One thing you might notice is that for this image, different areas will have different compression curves. Parts of the sky are very uniform, and so will be well approximated by a small number of vectors.

To test this, I also tried halving the image a number of times $p$ in the horizontal and vertical directions, and reconstructing each sub-image separately.

The overall size of the image then becomes $S_p = \ell_{max}\left(\frac{2N}{2^p} + 1\right)2^{2p}$

i.e. the individual vectors have shrunk, but there are more of them in the overall image.

The following set of images show reconstructions for increasing $p$ (horizontal) and increasing $\ell_{max}$ (vertical). You can probably tell that the top-right quadrant of the image is constructed well very quickly, compared to the detail in the legs of the tripod. The compression curves are plotted below. There is a very slight improvement – the orange and green curves dip slightly below the blue curve, but not much. We’re getting perhaps 10% improvement in either image size at a fixed pixel error, or pixel error at a fixed image size.

This is a bit disappointing, so let’s continue.

One thing that I noticed is that amongst the sub-images, several of the vectors computed for different SVDs looked quite similar. My idea was then to see if there were any ‘characteristic’ vectors which could be re-used across different sub-images, thereby saving the storage space of lots of similar vectors.

I used a method called k-means clustering here, but many algorithms exist, possibly with better performance.

Below I’ve plotted the 9 largest clusters, and it is clear that many vectors have similar forms – roughly uniform, increasing to the right, increasing to the left, single humps, double humps… to those of you who have done any Fourier analysis this should all look very familiar! Finally, lets look at the performance of clustering compared to ‘simple’ SVD. The following plot is complicated, and shows several things:

• The compression curve of simple SVD – plotted as open circles
• For each $(\ell_{max}, p)$ pair, there is a line for the cluster model, along which the number of clusters increases. As the number of clusters reaches $\ell_{max}$, these lines tend towards the simple SVD points.
• Confusingly, in this plot I’ve called $\ell_{max}$ $n_{max}$, and I’ve called $p$ $N_{levels}$ This time there are some significant performance improvements at the lower image quality settings – a 6-fold savings in image size in some cases – see the following comparisons. Admittedly these images don’t look great compared to the original image, but they do demonstrate the conceptual point that it is possible to find repeated or irrelevant information and remove it – essentially the basis of all compression techniques.

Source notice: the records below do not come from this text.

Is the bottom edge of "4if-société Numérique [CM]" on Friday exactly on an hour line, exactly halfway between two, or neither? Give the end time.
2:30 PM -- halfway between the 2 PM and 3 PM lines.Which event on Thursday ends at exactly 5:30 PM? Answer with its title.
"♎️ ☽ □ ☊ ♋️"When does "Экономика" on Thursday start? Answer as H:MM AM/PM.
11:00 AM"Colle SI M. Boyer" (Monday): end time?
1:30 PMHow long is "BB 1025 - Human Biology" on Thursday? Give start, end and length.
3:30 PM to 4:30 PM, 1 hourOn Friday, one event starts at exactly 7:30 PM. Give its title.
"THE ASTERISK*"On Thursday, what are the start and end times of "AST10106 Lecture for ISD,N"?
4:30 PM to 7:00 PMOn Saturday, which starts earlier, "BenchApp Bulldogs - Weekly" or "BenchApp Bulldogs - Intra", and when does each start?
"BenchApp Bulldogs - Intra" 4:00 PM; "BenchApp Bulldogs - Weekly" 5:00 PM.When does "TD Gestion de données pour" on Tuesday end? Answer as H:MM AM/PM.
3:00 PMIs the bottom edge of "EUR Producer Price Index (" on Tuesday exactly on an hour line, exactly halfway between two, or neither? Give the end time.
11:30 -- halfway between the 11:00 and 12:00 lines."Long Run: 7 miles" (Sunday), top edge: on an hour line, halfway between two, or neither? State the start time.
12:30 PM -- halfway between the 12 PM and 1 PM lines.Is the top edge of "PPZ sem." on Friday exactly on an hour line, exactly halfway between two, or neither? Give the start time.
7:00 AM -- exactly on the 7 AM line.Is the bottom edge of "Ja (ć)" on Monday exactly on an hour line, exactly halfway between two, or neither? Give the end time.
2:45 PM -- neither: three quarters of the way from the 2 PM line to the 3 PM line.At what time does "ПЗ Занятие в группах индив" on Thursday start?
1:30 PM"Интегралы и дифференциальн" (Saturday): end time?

I think this is quite nice, and there are a few further avenues for improvement. For example,

• Different clustering algorithms
• Different $\ell_{max}$ for different regions
• Optimising the clustering
• Picking sparse representations of vectors, or sparse representations of differences from clustered vectors

I’m sure this is all covered in various image compression formats somewhere (usually a generous commenter will tell me this kind of thing), and I know that JPEG in particular uses a discrete wavelet transform for example, but it’s always fun to try  and have a go by oneself!